INSTRUCTIONS TO FOLLOW
Give back every record exactly, images excluded.

Excerpts from a dataset
-- Opening Marker --

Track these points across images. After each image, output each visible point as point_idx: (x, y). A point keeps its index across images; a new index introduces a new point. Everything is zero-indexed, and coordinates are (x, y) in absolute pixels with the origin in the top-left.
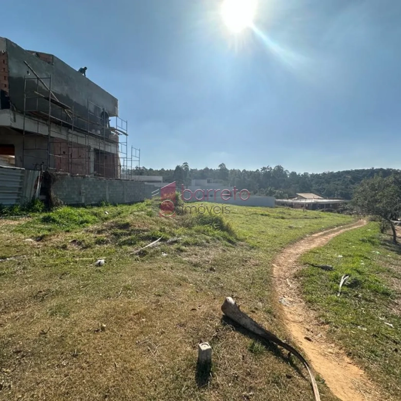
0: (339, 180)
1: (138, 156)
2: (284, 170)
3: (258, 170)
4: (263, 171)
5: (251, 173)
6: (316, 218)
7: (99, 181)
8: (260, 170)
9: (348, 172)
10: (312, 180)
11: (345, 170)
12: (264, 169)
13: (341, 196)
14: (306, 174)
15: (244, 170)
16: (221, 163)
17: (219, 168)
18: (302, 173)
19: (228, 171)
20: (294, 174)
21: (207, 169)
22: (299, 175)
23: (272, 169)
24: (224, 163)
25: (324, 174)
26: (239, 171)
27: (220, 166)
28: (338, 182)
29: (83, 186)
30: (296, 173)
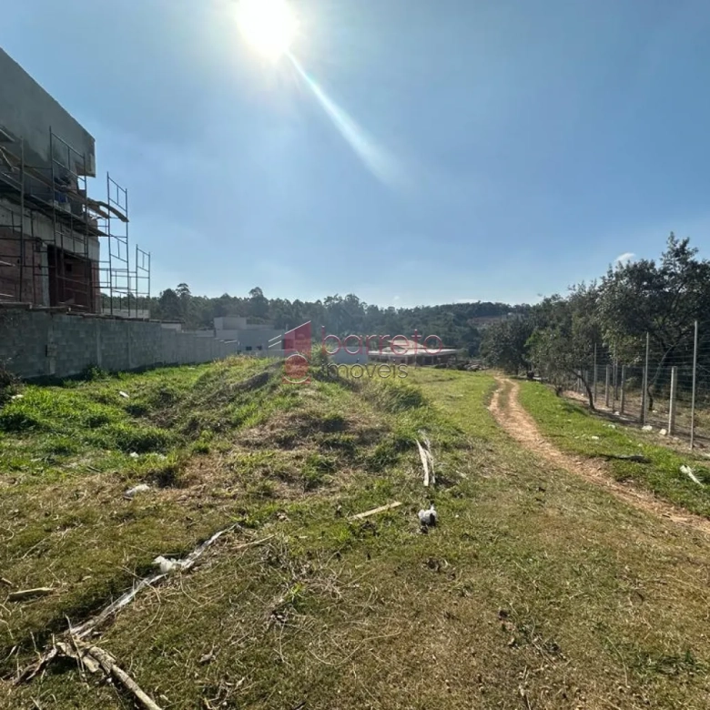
0: (439, 319)
1: (146, 267)
2: (360, 302)
3: (319, 301)
4: (328, 304)
5: (309, 305)
6: (451, 379)
7: (83, 322)
8: (323, 301)
9: (448, 307)
10: (402, 319)
11: (445, 304)
12: (329, 299)
13: (445, 344)
14: (391, 309)
15: (297, 302)
16: (254, 288)
17: (251, 296)
18: (386, 308)
19: (267, 301)
20: (373, 309)
21: (226, 297)
22: (382, 311)
23: (341, 300)
24: (261, 288)
25: (417, 309)
26: (288, 302)
27: (252, 291)
28: (439, 322)
29: (52, 335)
30: (376, 308)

-- Closing Marker --

THE ANSWER
Track these points across images. After each image, output each visible point as point_idx: (x, y). A point keeps its index across images; a new index introduces a new point. Everything is zero-indexed, and coordinates are (x, y) in absolute pixels with the origin in the top-left.
0: (339, 180)
1: (138, 156)
2: (284, 170)
3: (258, 170)
4: (263, 171)
5: (251, 173)
6: (316, 218)
7: (99, 181)
8: (260, 170)
9: (348, 172)
10: (312, 180)
11: (345, 170)
12: (264, 169)
13: (341, 196)
14: (306, 174)
15: (244, 170)
16: (221, 163)
17: (219, 168)
18: (302, 173)
19: (228, 171)
20: (294, 174)
21: (207, 169)
22: (299, 175)
23: (272, 169)
24: (224, 163)
25: (324, 174)
26: (239, 171)
27: (220, 166)
28: (338, 182)
29: (83, 186)
30: (296, 173)
0: (439, 319)
1: (146, 267)
2: (360, 302)
3: (319, 301)
4: (328, 304)
5: (309, 305)
6: (451, 379)
7: (83, 322)
8: (323, 301)
9: (448, 307)
10: (402, 319)
11: (445, 304)
12: (329, 299)
13: (445, 344)
14: (391, 309)
15: (297, 302)
16: (254, 288)
17: (251, 296)
18: (386, 308)
19: (267, 301)
20: (373, 309)
21: (226, 297)
22: (382, 311)
23: (341, 300)
24: (261, 288)
25: (417, 309)
26: (288, 302)
27: (252, 291)
28: (439, 322)
29: (52, 335)
30: (376, 308)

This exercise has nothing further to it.